An appraisal refers to an estimate of the value of your property, so that the amount owed to you when you make a claim after, say, a house fire, will be proportional to the value of your home. This helps you to be sure that you will be fully compensated in the event of such a loss, but also that the insurance company will not pay out too much.

What is a “Deductible”?

The deductible refers to an amount of money that needs to be paid by the insurance policyholder before their claims money can reach them. A higher deductible level can lead to a cheaper insurance policy, so it is worth ensuring that deductibles on your insurance policy are well suited for you and your financial situation.
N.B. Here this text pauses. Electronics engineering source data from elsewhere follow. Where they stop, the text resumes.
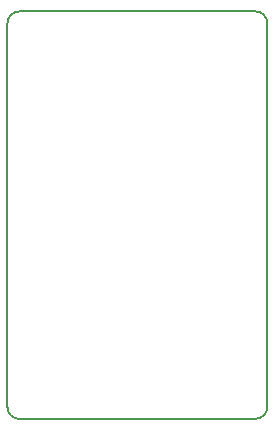
<source format=gbr>
G04 #@! TF.GenerationSoftware,KiCad,Pcbnew,5.0.1-33cea8e~68~ubuntu18.04.1*
G04 #@! TF.CreationDate,2018-10-29T18:28:05+11:00*
G04 #@! TF.ProjectId,PIC18F24K40,50494331384632344B34302E6B696361,rev?*
G04 #@! TF.SameCoordinates,Original*
G04 #@! TF.FileFunction,Profile,NP*
%FSLAX46Y46*%
G04 Gerber Fmt 4.6, Leading zero omitted, Abs format (unit mm)*
G04 Created by KiCad (PCBNEW 5.0.1-33cea8e~68~ubuntu18.04.1) date Mon 29 Oct 2018 18:28:05 AEDT*
%MOMM*%
%LPD*%
G01*
G04 APERTURE LIST*
%ADD10C,0.150000*%
G04 APERTURE END LIST*
D10*
X104500000Y-75000000D02*
G75*
G02X105500000Y-74000000I1000000J0D01*
G01*
X125500000Y-74000000D02*
G75*
G02X126500000Y-75000000I0J-1000000D01*
G01*
X126500000Y-107500000D02*
G75*
G02X125500000Y-108500000I-1000000J0D01*
G01*
X105500000Y-108500000D02*
G75*
G02X104500000Y-107500000I0J1000000D01*
G01*
X125500000Y-74000000D02*
X105500000Y-74000000D01*
X126500000Y-107500000D02*
X126500000Y-75000000D01*
X105500000Y-108500000D02*
X125500000Y-108500000D01*
X104500000Y-75000000D02*
X104500000Y-107500000D01*
M02*

</source>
What is a “Good Driver Discount”?

Some insurance companies may offer additional good driver discounts which allow ‘good drivers’ to achieve cheaper insurance policies. In order to be eligible for such a discount, you will need to prove that you have had a driver’s license for more than three years and that you have earned no more than 1 point on your license. This is a great incentive for good driving.

What is a “Quote”?

A quote refers to an estimate of the cost of the insurance policy that is provided to the person looking for the insurance policy based on all of the documentation that is provided to the insurance company by the applicant looking for an insurance policy.

What is an “Agent”?

The term ‘Agent’ in the case of insurance, refers to a person who is officially licensed to sell and provide insurance policies while representing the insurance company.

What is a “Policy”?

Policy refers to the written contract that contains all of the important information regarding the insurance that is offered to the applicant. Also known as an insurance policy.

What is a “Policy Limit”?

The maximum amount that a specific policy will pay. Can be impacted by the premium of the policy or the insurance history of the policyholder.

What is “Replacement Cost”?

This refers to the amount that it costs to replace a specific item that is covered by an insurance policy. It is important to note that some insurance companies may only pay out the amount relative to the market value of an item, and not exactly the amount that it would usually cost to replace such an item.

What is “Underwriting”?

Underwriting is basically a rating system that allows the insurance company to determine the insurability of the policyholder. This helps the insurance company to mitigate risks, as they can reject anyone they deem as too risky, ergo, someone who is likely to make frequent claims. This can also be used to help the insurance company to decide on a price for the policy, by ensuring that it is fair and representative of the risk the policyholder could present.

To Conclude

We hope that this has proven useful and that you now feel much better equipped to take on the challenges that the world of insurance can throw at you.